Задание: Укажите, какими словами, согласно отрывку для чтения, Набоков ответил поэтессе, восхищавшейся его русским языком.

Отрывок для чтения:
____

«Письменный язык оживляется поминутно выражениями, рождающимися в разговоре, но не должен отрекаться от приобретённого им в течение веков. Писать единственно языком разговорным – значит не знать языка», – говорил Пушкин.
Он был прав: ведь он размышлял о письменности великой нации, историческая судьба которой будет продолжаться.
Зощенко стал писать единственно разговорным языком не потому, что он, как говорил Пушкин, не знал языка, а потому, что считал это свое знание мертвым, ненужным, неприменимым в новых условиях.
Зощенко не то чтобы «не брезговал» советским говорком. Он решил рассматривать этот «говорок» как единственную реальность. Как основной материал, с которым ему предстоит работать.
Рассказывают, что одна русская поэтесса, оказавшись за границей, встретилась с Владимиром Набоковым.
Беседуя с ним, она якобы выразила ему свое беспредельное восхищение его прозрачно чистым, кристальным, изумительным русским языком.
Набоков горько усмехнулся в ответ:
– Что вы! Это же – замороженная клубника…
Если верить этому рассказу, Набоков, отнюдь не страдавший болезненной скромностью (в послесловии к русскому изданию «Лолиты» он презрительно отозвался не только о пастернаковском «Докторе Живаго», но и о Хемингуэе, и о Фолкнере), великолепно понимал, что единственный настоящий живой русский язык (а следовательно, единственная настоящая живая русская культура, какой бы она ни была) только здесь, у нас, на том географическом пространстве, где некогда располагалась Россия.
Если вдуматься, ничего удивительного в этом нет. Набоков – подлинный художник, и было бы странно, если бы он думал и чувствовал иначе.
Гораздо интереснее (во всяком случае – поучительнее) реакция тех представителей старой русской нации, которые воспринимают живую русскую речь как чудовищное уродство, а любую попытку ввести ее в литературу как святотатственное глумление над великим, могучим, свободным и прочая, и прочая, и прочая…
Русская классическая литература, начавшаяся с Ломоносова и Державина и кончившаяся уже в эмиграции Буниным и Зайцевым.
Итак, не только, скажем, Солженицын или Войнович, но и Зощенко, и Платонов, и Бабель – это уже не русская литература. Во всяком случае, не та русская литература, которая началась с Ломоносова и Державина.
Такой взгляд на вещи многим, вероятно, покажется обидным. Но в нем есть логика.
Несколько сложнее обстоит дело с теми из «последних могикан», которые признают русскую литературу, творимую на территории бывшей России. Но признают по-своему.
Вот, например, один из старейших русских литераторов-эмигрантов – Роман Гуль – рецензирует книгу Александра Солженицына «Бодался теленок с дубом». Оценивая ее в целом восторженно, он бросает автору несколько мелких упреков, касающихся преимущественно языка этого сочинения. Так, например, не совсем удачными представляются ему выражения вроде: «вередил наутык», «дёготный зашлёп» и т. п. Кроме того, язык этой книги Солженицына, на его вкус, несколько засорен просторечиями и вульгаризмами:
Попадаются и иные слова, которые мне кажутся некстати именно в этом литературном жанре: «маненько», «нехай», «на лешего» и т. д. Да, у нас в Пензенской губернии крестьяне именно так и говорили: «маненько». Но они говорили ведь и «надысь», и «баить», и мн. др. Нет плохих и негодных слов. Разумеется, все слова хороши, но когда встают на свое место. К примеру, как чудесно у Клюева: «мы свое отбаили до срока». Но в литературных мемуарах подобные простонародности, по-моему, ни к чему. И меня в этом поддерживает не кто иной как сам Владимир Иванович Даль, знаменитый русский лексикограф и составитель Толкового словаря, который так любит Солженицын. В 1862 году Даль написал: «Языком грубым и необразованным писать нельзя, это доказали все, решавшиеся на такую попытку, и в том числе, может быть, и сам составитель словаря.

____

Материал:
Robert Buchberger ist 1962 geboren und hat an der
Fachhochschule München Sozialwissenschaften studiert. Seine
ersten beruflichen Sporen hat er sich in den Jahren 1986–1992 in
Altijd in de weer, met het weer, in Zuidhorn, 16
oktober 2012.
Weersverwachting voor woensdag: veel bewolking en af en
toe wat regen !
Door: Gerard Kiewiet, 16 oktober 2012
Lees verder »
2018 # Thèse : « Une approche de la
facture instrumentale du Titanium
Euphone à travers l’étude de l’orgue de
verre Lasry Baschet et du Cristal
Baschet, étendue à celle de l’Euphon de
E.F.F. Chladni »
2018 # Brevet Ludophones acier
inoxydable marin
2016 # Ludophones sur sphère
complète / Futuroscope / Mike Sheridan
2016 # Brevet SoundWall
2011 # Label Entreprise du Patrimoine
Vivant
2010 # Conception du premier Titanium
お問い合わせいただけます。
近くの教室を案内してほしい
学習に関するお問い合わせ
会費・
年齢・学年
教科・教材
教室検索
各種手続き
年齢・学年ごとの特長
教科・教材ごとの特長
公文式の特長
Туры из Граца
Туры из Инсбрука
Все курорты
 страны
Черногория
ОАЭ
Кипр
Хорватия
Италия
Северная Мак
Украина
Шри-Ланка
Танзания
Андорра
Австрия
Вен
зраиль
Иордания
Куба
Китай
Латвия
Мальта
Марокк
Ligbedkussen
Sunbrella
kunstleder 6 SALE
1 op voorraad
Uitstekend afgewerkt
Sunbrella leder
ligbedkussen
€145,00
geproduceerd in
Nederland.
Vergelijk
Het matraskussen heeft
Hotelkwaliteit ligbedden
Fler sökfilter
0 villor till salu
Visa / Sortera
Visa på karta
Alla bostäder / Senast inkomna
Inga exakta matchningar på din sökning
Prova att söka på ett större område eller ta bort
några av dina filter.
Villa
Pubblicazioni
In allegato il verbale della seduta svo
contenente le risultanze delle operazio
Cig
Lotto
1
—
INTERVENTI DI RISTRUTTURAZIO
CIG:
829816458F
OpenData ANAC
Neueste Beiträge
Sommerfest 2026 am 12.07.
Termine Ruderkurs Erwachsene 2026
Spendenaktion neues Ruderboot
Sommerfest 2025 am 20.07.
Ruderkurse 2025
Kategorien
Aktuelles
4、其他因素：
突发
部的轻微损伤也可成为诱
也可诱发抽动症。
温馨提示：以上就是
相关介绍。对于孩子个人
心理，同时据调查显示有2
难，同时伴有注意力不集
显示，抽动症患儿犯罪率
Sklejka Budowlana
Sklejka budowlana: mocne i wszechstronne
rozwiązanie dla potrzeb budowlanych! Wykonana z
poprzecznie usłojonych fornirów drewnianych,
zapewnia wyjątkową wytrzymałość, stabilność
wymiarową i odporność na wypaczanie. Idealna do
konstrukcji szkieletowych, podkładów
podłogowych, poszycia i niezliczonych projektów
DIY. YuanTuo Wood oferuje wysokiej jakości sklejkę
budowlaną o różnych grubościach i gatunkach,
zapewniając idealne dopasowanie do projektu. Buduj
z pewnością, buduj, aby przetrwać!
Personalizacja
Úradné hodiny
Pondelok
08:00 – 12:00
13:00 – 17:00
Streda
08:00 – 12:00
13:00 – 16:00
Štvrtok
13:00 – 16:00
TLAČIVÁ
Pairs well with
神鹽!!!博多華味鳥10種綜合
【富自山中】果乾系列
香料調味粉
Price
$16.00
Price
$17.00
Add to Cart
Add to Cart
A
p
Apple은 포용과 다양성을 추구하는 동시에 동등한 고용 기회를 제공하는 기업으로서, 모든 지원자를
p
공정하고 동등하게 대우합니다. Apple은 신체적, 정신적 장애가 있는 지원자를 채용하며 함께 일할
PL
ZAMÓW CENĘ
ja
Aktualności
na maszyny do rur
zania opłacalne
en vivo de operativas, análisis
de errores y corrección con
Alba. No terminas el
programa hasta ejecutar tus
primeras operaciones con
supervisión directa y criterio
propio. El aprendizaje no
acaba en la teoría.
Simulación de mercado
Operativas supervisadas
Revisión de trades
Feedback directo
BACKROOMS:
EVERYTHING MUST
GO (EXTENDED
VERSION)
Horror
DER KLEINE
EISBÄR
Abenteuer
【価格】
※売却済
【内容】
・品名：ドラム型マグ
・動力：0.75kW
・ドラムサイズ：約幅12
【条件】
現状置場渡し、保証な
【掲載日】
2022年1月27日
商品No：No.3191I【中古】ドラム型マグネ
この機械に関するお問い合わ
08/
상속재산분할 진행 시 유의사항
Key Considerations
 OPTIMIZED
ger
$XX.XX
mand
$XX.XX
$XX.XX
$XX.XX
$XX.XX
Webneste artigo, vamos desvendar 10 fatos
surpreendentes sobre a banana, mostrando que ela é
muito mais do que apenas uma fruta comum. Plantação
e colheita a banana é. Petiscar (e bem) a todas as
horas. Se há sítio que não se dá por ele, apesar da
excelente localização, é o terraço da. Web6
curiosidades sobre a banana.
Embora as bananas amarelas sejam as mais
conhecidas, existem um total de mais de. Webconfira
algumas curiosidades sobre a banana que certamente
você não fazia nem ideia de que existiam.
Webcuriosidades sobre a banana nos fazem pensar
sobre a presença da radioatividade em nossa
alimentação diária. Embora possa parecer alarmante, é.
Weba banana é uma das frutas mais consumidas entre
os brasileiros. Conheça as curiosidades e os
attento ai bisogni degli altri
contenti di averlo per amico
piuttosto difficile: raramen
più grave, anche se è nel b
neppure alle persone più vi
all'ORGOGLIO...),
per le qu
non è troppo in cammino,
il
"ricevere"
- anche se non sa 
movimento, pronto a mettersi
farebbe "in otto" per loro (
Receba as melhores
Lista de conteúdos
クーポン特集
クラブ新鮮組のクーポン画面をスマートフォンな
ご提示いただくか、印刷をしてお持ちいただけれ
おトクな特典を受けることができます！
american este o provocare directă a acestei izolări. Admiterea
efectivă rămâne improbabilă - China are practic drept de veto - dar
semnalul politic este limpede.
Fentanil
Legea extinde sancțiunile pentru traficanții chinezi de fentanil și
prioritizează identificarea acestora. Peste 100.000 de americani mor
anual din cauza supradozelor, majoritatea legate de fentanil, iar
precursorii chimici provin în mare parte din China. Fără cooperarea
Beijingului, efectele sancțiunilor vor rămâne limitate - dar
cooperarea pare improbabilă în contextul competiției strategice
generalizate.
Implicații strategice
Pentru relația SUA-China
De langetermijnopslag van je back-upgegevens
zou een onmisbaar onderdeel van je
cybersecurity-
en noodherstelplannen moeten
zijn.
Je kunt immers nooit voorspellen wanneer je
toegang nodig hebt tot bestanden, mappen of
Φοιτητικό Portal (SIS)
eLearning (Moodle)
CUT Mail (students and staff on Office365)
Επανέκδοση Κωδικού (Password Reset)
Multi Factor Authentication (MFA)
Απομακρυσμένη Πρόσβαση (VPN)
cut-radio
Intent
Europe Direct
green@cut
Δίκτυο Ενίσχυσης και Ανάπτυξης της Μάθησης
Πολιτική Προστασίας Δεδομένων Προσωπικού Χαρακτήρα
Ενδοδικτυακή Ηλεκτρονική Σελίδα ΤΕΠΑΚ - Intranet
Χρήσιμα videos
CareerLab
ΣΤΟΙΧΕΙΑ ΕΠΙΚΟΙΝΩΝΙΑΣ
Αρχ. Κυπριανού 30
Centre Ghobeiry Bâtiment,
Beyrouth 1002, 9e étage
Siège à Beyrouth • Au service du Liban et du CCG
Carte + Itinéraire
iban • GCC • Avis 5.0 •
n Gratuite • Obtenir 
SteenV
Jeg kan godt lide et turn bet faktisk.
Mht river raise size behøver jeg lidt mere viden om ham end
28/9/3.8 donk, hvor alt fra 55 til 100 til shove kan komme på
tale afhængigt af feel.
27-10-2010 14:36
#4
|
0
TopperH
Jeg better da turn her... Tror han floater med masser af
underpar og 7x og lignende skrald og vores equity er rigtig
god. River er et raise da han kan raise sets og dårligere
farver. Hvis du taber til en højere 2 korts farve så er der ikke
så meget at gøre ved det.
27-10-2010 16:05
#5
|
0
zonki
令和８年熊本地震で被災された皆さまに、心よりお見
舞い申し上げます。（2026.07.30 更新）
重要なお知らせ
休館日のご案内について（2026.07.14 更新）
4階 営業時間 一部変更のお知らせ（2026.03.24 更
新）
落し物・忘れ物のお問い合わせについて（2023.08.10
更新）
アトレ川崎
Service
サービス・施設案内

____

Письменный ответ: Набоков ответил: «Что вы! Это же – замороженная клубника…»